**Text under study**
--------------------
No supervision required
By combining the natural language processing with machine learning and cloud computing, the field of augmented analytics is set to change the way businesses create insights, moving control away from data scientists and into the hands of regular employees. It’s easy to use, easy to interpret and even brings insights to the user without them having to ask. The possibilities are endless but the technology still presents a number of hurdles.
Naomi Harte, Associate Professor in Digital Media Systems, Electronic & Electrical Engineering and a principal investigator at the Science Foundation Ireland research centre Adapt, has been studying aspects of natural language processing (NLP) since the 2000s. Her work has looked at aspects of verbal and non-verbal communication, from visual cues to the affects of ageing. In conversation with TechRadio, she argued that the first hurdle to consistent and accurate translation is knowing what sounds to filter out and which ones to retain for processing.
“Ultimately we want to get to human speech and when we capture those signals they rarely tend to be as clean as we would like them to be,” she said. “There are lots of problems in capturing speech like background noise and competing speakers and we have to home in on what part of the signal we actually want information extracted from first. That can be quite challenging.”
Harte said she was generally enthusiastic about advances made with devices like the Amazon Echo, the many implementations of Google Assistant and Siri on the iPhone.
“A lot of these devices are in a mode of constantly listening and they’ve got quite sophisticated microphone systems whereby they can cancel out a lot of noise so the signal that they end up with they can do a lot with,” she said.
“A lot of the hardware issues in terms of capture in a quiet room at home when you’re the only person in the room is straightforward. It’s a little more difficult if you’re listening to the radio at the same time as speaking. It’s very difficult to use Siri if you’re walking down the road if there are buses going by but if it’s quiet it can do a good job. The big challenge then becomes human speech. We, as humans, have the ability to deal with all these variations in speech, which machines don’t do so well.”
--------------------
**Required work**
1 - In the article on augmented analytics, which technologies does augmented analytics combine? List each one.
2 - Reproduce everything from "Naomi Harte, Associate" down to "retain for processing." in the article on augmented analytics.
--------------------
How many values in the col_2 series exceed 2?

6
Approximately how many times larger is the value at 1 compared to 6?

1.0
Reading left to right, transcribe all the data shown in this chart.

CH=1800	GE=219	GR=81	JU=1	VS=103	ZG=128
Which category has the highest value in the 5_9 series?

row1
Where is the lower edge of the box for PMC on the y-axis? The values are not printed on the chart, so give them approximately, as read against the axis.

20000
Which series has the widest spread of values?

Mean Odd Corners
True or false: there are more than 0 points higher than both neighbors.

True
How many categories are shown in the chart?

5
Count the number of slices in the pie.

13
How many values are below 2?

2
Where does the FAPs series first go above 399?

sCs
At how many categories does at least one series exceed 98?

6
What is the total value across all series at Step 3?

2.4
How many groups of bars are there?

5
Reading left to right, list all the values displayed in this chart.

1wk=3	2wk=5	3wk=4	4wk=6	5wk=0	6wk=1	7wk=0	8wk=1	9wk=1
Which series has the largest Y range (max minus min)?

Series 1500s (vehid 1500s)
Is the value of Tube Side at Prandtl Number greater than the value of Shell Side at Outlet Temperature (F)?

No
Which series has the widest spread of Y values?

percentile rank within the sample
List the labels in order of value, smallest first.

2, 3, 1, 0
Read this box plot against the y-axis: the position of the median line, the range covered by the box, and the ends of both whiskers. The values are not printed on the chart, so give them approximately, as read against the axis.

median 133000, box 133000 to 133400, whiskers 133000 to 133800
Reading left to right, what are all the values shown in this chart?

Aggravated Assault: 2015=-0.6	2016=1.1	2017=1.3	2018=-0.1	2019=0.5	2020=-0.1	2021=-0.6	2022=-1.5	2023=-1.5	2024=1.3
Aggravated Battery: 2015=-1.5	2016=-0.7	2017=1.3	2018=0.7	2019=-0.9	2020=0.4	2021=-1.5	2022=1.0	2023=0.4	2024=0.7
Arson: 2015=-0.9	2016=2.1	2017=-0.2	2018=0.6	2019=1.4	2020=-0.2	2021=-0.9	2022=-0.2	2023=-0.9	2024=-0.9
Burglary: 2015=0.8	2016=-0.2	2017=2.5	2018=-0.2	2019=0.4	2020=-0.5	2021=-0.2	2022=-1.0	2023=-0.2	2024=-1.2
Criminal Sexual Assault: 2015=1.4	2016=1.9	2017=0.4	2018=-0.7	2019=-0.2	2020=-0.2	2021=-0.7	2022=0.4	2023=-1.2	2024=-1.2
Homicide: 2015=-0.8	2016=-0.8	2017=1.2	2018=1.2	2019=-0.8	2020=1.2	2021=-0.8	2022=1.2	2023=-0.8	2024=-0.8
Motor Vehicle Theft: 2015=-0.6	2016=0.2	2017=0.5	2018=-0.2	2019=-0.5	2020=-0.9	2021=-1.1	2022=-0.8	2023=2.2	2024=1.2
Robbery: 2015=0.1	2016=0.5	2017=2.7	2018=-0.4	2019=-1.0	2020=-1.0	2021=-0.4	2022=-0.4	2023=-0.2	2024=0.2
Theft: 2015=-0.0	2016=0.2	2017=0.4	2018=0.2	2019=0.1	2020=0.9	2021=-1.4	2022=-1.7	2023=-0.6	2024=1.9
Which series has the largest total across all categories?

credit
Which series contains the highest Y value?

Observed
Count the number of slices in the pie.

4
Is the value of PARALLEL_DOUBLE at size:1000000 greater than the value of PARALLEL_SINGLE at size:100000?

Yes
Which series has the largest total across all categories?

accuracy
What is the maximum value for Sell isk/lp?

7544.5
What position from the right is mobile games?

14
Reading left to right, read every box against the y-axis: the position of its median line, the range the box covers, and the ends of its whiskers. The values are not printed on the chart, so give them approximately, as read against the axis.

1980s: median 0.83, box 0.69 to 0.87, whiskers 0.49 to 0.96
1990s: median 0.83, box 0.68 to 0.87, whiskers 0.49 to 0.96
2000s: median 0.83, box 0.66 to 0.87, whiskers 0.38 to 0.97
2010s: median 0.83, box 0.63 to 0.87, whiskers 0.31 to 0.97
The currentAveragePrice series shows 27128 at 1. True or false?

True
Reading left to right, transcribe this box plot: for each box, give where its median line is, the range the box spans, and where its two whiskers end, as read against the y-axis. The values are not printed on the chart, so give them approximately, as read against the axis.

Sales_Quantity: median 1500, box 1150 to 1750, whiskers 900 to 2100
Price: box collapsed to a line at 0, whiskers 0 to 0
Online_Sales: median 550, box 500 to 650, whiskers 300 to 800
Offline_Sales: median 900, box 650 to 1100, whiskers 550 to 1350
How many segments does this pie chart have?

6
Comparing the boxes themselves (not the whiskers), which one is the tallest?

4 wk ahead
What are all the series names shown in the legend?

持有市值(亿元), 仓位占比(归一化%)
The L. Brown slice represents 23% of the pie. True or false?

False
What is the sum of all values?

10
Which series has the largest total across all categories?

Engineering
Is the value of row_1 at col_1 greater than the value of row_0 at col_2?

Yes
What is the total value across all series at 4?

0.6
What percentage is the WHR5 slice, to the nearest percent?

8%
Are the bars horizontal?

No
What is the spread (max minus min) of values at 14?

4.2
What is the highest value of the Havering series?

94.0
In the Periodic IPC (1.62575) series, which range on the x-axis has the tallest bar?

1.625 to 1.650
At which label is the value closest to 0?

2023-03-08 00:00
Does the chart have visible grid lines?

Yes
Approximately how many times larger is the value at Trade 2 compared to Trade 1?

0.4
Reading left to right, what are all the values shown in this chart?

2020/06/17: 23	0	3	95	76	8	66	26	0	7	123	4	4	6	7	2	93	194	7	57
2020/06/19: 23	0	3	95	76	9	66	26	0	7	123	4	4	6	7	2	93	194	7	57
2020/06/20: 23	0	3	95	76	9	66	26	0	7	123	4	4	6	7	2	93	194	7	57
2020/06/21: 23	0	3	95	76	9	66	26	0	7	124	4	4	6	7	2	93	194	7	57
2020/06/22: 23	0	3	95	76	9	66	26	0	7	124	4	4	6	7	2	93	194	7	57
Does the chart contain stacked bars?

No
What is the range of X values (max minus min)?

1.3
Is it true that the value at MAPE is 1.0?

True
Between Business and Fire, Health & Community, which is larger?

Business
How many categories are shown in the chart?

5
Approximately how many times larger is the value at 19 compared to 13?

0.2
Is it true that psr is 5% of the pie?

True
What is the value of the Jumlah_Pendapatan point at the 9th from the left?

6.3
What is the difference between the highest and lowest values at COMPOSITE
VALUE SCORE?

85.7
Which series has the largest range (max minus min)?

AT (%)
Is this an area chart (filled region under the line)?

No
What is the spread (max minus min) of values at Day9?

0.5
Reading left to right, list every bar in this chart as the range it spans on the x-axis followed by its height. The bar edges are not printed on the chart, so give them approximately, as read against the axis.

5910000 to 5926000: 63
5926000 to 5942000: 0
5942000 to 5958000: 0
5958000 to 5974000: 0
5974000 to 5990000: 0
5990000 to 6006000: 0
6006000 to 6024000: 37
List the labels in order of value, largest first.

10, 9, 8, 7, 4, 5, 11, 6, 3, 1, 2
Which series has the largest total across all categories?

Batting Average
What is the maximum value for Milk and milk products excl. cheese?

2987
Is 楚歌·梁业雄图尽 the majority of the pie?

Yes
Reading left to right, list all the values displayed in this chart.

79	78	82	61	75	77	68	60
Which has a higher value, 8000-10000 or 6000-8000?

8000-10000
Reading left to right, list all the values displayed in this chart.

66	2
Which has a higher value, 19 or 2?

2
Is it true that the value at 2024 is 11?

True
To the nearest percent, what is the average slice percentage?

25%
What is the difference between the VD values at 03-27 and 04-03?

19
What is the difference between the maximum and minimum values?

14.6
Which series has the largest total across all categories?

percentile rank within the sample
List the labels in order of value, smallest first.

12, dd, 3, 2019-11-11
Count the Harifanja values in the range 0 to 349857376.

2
--------------------
**Replies**
1 -
natural language processing
machine learning
cloud computing

2 -
Naomi Harte, Associate Professor in Digital Media Systems, Electronic & Electrical Engineering and a principal investigator at the Science Foundation Ireland research centre Adapt, has been studying aspects of natural language processing (NLP) since the 2000s. Her work has looked at aspects of verbal and non-verbal communication, from visual cues to the affects of ageing. In conversation with TechRadio, she argued that the first hurdle to consistent and accurate translation is knowing what sounds to filter out and which ones to retain for processing.